Records for this task Block Start

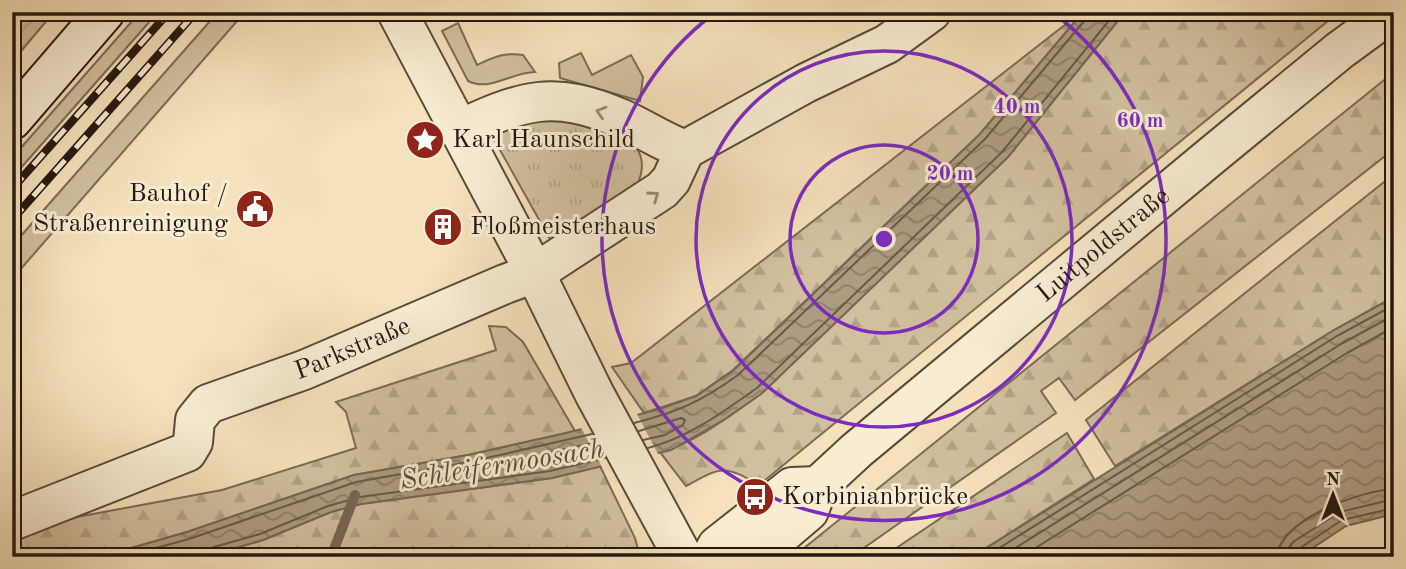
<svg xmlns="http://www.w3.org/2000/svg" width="1406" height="569" viewBox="0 0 1406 569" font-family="'Old Standard TT',serif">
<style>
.grass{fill:#d1bf9e;stroke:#7a6b57;stroke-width:2}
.forest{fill:url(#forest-firs);stroke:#7a6b57;stroke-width:2}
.park{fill:url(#park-tufts);stroke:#7a6b57;stroke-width:2}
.garden{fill:url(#garden-furrows);stroke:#7a6b57;stroke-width:2}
.water{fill:url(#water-waves);stroke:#766754;stroke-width:2}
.pier{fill:#f5e1bb}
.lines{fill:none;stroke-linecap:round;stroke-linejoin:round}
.shore{stroke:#685a48;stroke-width:2}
.stream{stroke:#766754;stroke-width:10}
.street-casing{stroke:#584a3b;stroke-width:42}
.secondary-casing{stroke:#231710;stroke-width:42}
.street{stroke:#f8ecd3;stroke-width:38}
.secondary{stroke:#f8ecd3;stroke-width:38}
.rail-casing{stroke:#231710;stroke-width:8}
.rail{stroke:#f8ecd3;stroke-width:5;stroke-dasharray:16;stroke-linecap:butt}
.oneway{stroke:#988c7b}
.ring{fill:none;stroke:#7b2cbf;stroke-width:3.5}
.labels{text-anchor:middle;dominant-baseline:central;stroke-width:6;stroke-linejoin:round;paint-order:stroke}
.poi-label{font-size:26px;fill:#231710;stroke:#f8ecd3;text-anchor:start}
.street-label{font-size:26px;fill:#231710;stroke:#f8ecd3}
.water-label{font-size:28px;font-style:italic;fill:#5b4c3d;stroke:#f8ecd3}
.centre{fill:#7b2cbf;stroke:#f8ecd3;stroke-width:3.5}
.ring-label{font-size:21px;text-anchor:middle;font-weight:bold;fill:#7b2cbf;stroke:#f8ecd3;stroke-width:6;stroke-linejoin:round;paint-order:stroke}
</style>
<defs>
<pattern id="forest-firs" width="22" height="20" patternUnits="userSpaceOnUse" patternTransform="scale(1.75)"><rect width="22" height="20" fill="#d1bf9e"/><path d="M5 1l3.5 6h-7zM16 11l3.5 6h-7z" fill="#b3a387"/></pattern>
<pattern id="park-tufts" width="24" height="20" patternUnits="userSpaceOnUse" patternTransform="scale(1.75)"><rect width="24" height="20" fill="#d1bf9e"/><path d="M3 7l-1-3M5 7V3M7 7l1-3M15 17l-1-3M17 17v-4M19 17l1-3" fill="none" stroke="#b3a387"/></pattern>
<pattern id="garden-furrows" width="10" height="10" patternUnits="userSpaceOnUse" patternTransform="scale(1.75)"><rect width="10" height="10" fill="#d1bf9e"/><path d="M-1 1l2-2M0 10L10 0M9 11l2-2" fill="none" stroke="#b3a387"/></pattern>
<pattern id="water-waves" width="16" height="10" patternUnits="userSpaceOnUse" patternTransform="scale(1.75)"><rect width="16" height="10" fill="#ae9c81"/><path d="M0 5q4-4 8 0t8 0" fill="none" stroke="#8d7e68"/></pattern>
</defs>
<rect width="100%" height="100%" fill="#f5e1bb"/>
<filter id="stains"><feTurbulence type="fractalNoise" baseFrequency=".00286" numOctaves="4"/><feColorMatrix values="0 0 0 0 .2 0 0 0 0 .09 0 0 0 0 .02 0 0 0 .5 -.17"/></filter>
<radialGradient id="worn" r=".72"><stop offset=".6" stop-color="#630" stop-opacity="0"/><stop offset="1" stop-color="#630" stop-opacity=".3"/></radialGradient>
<g class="grass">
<polygon points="140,12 158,12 12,178 12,158"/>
<polygon points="218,12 245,12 12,279 12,246"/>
<path d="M458,23L477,65C494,57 504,52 523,55L535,72C512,72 490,92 468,81L442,31Z"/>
<polygon points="581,53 592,75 631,55 643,77 640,101 560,78 559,63"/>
</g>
<g class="forest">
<polygon points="1061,12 1083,12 980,134 733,370 696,396 644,413 612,367 631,363 1066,24"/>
<path d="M1125,12H1339L759,485C723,464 721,467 686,486L660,452C694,444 732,414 761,394L1008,157Z"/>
<polygon points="1394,72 1394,149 1075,400 1059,378 1041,391 1056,413 851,557 793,557"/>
<polygon points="1394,174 1394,297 1334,330 1115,466 1086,420"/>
<polygon points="489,326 506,327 523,342 575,431 468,455 354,475 187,532 100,557 12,557 12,537 50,522 222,490 356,448 346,412 336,402 496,350"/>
<polygon points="1067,433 1094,479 972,557 883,557"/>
<polygon points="600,466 635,538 640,557 205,557 263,540 331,512 361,504 552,478"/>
</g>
<path class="park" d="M557,119L626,137C643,150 646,166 637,185L551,241L495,141L509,124Z"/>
<polygon class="garden" points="12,12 54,12 12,62"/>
<g class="water">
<polygon points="1083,12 1125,12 1008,157 761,394 725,419 671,450 552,478 361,504 331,512 263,540 205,557 100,557 187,532 354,475 468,455 562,434 660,409 696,396 734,370 980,134"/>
<polygon points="1394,297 1394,514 1346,526 1299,557 972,557 1334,330"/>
</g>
<polygon class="pier" points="636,412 659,456 603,469 580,426"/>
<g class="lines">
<g class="shore">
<path d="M634,423C678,412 702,401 738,375L985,139L1085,20L1087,12"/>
<polyline points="639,431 681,418 685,420 683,425 665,435 643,440"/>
<polyline points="597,442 526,458 524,463 527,465 601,450"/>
<path d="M648,448C688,438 723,412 757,388L1002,152L1116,12"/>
<polyline points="123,557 189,539 356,482 469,462 592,434"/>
<polyline points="209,557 210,551 214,547 260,534 328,506 360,497 550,471 605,458"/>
<polyline points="985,557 1337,336 1394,305"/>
<polyline points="1001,557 1341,344 1394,315"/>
<polyline points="1021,557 1347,353 1394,327"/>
<path d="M1277,557C1278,520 1362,490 1394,489"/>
<polyline points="1287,557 1288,549 1293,542 1340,512 1394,499"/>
<polyline points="1296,557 1300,548 1342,520 1394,508"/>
</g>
<polyline class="stream" points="331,557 355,495"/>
<defs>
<g id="street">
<polyline points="397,12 535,273 594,393 683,557"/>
<path d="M458,130C523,100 553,89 622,119C644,129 663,142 685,150"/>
<path id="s1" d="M12,521L187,452L193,442L195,420L208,404L304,370L505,284L535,273L662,190L671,180L685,150L806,83L887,44L931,12"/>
<polyline points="711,557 717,546 792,487 818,486"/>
<path id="s2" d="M755,557L809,511L818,486L857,450L1216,152L1339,51L1392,12"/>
</g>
<polyline id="secondary" points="12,120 105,12"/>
</defs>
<use href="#street" class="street-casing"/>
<use href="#secondary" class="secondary-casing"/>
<use href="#street" class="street"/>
<use href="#secondary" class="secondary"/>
<defs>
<g id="rail">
<polyline points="12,189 169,12"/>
<polyline points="12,220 196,12"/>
</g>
</defs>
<use href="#rail" class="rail-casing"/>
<use href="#rail" class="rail"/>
</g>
<defs><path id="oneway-chevron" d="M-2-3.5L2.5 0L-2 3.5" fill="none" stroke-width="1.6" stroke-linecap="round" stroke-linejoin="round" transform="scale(1.75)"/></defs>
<g class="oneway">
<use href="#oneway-chevron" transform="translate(601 112) rotate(-163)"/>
<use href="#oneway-chevron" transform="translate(654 196) rotate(-35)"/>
</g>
<g class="ring">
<circle cx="884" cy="239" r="94"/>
<circle cx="884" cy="239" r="188"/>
<path d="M1052 12A282 282 0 1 1 716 12"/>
</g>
<defs>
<symbol id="sight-disc" viewBox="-11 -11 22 22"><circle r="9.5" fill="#8f2418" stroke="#f8ecd3"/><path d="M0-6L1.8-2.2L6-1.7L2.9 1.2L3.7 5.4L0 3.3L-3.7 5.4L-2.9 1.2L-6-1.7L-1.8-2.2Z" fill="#fff"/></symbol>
<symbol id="civic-disc" viewBox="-11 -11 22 22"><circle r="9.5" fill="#8f2418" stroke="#f8ecd3"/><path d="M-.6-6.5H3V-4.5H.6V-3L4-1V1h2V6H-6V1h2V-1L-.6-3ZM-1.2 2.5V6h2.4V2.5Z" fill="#fff"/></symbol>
<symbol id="building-disc" viewBox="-11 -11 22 22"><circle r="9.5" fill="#8f2418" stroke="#f8ecd3"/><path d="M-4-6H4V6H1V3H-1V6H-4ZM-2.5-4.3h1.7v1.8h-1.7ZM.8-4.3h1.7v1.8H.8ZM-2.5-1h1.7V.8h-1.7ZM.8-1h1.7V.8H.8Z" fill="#fff"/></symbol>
<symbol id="bus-disc" viewBox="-11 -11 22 22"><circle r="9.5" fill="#8f2418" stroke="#f8ecd3"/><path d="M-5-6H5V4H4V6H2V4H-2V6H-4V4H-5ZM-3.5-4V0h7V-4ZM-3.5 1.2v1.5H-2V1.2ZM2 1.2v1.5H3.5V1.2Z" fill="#fff"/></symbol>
</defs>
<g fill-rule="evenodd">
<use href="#sight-disc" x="403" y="118" width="44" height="44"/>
<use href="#civic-disc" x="233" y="187" width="44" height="44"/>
<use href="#building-disc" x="421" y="205" width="44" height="44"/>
<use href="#bus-disc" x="733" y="475" width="44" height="44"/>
</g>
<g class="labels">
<g class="poi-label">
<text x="452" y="140">Karl Haunschild</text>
<text x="228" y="194" text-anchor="end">Bauhof /<tspan x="228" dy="30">Straßenreinigung</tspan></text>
<text x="470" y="227">Floßmeisterhaus</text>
<text x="782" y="497">Korbinianbrücke</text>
</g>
<g class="street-label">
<text stroke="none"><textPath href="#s2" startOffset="471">Luitpoldstraße</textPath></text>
<text stroke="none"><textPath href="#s1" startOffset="397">Parkstraße</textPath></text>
</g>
<g class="water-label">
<text transform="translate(502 466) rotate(-9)">Schleifermoosach</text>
</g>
</g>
<circle cx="884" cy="239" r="10" class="centre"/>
<g class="ring-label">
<text x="1017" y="113">40 m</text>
<text x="1140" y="127">60 m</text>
<text x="950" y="180">20 m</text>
</g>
<rect width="1406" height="569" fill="none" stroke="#f5e1bb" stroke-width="42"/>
<rect x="14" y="14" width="1378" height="541" fill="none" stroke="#231710" stroke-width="3.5"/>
<rect x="21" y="21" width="1364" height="527" fill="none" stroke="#231710" stroke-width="2"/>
<g transform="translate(1333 495)" stroke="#f8ecd3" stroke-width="5" paint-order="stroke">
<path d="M0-5L12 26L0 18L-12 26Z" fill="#231710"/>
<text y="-10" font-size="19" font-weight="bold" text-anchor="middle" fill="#231710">N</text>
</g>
<rect width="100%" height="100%" filter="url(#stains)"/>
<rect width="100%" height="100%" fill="url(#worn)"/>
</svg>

Records for this task Block End

What to produce: Only lines containing the string "worn" belong in the answer; find them in the data above and copy them.

Finished task:
<radialGradient id="worn" r=".72"><stop offset=".6" stop-color="#630" stop-opacity="0"/><stop offset="1" stop-color="#630" stop-opacity=".3"/></radialGradient>
<rect width="100%" height="100%" fill="url(#worn)"/>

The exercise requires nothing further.